7.3. Expect more diversity in model types
If LeCun’s world models, JEPA-style architectures, or other alternatives start to work, we’ll likely see:
specialized models for physical reasoning and robotics
LLMs acting as a language interface over deeper systems that actually handle planning and environment modeling
more hybrid stacks, where multiple models collaborate
For developers, that means learning to orchestrate multiple systems instead of just calling one chat completion endpoint.

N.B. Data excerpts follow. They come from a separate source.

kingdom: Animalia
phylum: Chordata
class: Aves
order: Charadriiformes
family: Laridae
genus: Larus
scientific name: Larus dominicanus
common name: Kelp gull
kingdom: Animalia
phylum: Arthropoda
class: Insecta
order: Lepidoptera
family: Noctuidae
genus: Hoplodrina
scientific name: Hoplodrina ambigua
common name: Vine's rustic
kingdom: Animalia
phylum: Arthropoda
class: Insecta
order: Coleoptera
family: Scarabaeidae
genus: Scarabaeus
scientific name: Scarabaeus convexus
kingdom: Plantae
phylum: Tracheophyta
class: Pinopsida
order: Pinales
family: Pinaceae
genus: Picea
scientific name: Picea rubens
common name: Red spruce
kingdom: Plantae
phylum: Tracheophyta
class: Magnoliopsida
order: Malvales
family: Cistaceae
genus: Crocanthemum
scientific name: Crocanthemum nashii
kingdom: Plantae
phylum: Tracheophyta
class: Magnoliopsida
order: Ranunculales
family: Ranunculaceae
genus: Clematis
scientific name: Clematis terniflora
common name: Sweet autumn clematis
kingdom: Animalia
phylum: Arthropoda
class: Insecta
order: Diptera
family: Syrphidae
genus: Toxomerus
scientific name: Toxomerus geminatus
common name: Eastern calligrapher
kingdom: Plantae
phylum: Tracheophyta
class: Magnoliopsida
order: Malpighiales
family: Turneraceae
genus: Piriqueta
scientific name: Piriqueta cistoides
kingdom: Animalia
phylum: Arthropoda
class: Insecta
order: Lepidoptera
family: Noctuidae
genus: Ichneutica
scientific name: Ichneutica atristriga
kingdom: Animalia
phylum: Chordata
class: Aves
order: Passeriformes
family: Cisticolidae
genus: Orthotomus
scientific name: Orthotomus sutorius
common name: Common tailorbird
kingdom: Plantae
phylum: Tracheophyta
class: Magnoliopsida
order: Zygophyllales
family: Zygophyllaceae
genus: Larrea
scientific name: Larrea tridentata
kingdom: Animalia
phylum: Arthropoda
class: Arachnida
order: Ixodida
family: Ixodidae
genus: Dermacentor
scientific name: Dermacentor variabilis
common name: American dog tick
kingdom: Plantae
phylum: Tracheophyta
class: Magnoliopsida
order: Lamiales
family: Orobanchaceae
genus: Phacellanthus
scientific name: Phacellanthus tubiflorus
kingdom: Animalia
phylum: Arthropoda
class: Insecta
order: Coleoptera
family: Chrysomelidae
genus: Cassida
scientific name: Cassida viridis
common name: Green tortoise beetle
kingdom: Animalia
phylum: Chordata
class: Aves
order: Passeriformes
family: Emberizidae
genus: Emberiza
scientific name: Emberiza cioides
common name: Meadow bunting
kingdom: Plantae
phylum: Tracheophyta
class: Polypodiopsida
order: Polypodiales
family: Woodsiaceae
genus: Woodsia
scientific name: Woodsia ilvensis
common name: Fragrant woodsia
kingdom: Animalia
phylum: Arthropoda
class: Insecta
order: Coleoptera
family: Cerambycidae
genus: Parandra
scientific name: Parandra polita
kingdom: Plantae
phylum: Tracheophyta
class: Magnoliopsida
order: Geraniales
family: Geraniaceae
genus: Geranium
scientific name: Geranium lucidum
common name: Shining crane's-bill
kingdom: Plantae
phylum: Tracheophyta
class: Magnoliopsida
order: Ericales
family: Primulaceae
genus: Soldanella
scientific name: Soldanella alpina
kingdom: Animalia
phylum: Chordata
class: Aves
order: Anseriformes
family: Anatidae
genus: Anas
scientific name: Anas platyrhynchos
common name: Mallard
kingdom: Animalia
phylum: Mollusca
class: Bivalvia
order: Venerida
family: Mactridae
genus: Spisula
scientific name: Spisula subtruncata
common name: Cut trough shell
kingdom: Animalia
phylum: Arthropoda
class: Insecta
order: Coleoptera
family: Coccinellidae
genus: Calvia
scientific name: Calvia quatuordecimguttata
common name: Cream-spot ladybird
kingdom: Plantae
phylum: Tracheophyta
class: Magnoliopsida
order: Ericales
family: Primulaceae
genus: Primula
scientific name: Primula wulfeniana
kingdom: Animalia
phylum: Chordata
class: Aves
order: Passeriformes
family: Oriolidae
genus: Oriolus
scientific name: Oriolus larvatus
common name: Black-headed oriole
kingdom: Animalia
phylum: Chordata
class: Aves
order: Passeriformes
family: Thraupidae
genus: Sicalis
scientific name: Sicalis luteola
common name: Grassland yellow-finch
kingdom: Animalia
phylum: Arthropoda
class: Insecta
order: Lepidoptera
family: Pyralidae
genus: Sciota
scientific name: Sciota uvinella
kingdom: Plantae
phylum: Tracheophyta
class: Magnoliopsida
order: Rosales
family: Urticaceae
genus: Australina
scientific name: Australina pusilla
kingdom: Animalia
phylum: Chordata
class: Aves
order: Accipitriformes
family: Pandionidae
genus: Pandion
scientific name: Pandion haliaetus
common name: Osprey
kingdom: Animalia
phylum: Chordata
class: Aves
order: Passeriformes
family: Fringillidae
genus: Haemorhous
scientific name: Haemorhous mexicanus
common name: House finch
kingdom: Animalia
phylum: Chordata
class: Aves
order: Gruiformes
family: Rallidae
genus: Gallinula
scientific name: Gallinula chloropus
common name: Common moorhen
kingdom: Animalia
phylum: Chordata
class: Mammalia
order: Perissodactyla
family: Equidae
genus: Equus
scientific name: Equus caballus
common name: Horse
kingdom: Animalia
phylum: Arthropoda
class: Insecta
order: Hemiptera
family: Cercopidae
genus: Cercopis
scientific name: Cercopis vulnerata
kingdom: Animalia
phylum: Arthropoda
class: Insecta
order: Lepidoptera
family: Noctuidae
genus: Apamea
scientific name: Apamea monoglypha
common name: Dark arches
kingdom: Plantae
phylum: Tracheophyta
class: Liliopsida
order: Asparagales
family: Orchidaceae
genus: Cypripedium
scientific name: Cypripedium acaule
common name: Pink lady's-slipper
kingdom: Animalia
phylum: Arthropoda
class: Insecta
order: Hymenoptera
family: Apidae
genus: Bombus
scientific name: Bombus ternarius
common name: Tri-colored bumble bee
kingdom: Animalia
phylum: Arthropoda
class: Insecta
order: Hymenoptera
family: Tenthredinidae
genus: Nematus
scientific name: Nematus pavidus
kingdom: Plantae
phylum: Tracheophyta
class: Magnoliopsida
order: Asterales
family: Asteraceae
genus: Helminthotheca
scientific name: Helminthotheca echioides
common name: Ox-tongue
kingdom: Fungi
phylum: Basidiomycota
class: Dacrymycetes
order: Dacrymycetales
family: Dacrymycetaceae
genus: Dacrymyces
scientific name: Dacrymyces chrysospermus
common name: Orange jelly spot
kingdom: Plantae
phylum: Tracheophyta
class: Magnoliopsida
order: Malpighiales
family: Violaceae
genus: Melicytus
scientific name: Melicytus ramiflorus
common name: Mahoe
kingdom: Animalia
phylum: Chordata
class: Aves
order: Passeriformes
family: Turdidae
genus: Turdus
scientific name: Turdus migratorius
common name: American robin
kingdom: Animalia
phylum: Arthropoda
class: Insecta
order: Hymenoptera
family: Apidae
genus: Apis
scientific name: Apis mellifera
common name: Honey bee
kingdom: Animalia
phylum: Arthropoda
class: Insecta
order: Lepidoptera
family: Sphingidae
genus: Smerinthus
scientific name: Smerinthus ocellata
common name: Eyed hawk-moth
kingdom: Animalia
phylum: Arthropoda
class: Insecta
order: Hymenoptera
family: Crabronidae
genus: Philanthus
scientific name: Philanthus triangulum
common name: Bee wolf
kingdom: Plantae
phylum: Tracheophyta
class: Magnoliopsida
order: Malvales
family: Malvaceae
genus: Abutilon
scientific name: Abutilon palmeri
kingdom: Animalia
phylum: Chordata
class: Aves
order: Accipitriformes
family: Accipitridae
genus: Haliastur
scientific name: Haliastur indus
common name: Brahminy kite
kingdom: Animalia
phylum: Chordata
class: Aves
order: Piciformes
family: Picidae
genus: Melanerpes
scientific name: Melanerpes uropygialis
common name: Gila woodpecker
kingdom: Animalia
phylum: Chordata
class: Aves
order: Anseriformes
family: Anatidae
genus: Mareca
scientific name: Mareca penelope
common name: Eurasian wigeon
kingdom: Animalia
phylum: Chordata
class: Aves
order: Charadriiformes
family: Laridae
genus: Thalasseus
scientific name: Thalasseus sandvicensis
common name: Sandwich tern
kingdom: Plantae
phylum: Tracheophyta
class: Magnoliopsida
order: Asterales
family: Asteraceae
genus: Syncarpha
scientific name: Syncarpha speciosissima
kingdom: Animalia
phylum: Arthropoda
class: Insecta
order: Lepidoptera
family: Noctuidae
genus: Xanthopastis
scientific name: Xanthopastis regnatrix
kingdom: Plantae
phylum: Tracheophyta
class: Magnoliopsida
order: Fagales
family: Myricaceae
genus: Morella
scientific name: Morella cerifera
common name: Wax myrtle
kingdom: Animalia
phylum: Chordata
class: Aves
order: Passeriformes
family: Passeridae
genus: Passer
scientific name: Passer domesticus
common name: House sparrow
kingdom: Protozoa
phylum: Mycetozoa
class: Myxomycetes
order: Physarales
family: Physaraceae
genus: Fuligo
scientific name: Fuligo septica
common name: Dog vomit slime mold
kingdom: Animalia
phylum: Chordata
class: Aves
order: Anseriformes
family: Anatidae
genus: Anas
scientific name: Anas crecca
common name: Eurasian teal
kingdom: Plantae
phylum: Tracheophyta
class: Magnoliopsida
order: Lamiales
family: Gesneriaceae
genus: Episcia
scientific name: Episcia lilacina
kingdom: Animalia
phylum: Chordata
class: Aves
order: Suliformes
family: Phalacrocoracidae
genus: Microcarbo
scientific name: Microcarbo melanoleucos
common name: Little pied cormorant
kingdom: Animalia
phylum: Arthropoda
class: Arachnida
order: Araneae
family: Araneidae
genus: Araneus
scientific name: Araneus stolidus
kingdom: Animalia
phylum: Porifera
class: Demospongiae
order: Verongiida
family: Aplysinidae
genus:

7.4. Data, workflows and feedback loops are where you win
No matter who is right about the far future, one thing is clear for product builders:
Owning high-quality domain data
Designing tight feedback loops between users and models
Building evaluations that match your use case
…will matter more than anything else.
You don’t need to solve world modeling or superintelligence yourself. You need to:
pick the right model(s) for the job
wrap them in workflows that make sense for your users
keep improving based on real-world behavior
8. A Quiet Turning Point
In 2019–2021, the story of AI was simple: “scale is all you need.” Bigger models, more data, more GPUs.
Now, two of the field’s most influential figures are effectively saying:
scaling is not enough (Sutskever)
LLMs themselves may be a dead end for real intelligence (LeCun)
We’re entering a new phase where research, theory and new architectures matter again as much as infrastructure.
For builders, that doesn’t mean you should stop using LLMs or pause your AI roadmap. It means:
focus less on chasing the next parameter count
focus more on how intelligence shows up inside your product: reliability, reasoning, planning, and how it fits into real human workflows
The GPU race gave us today’s tools. The next decade will be defined by what we do with them – and by the new ideas that finally move us beyond “predict the next token.”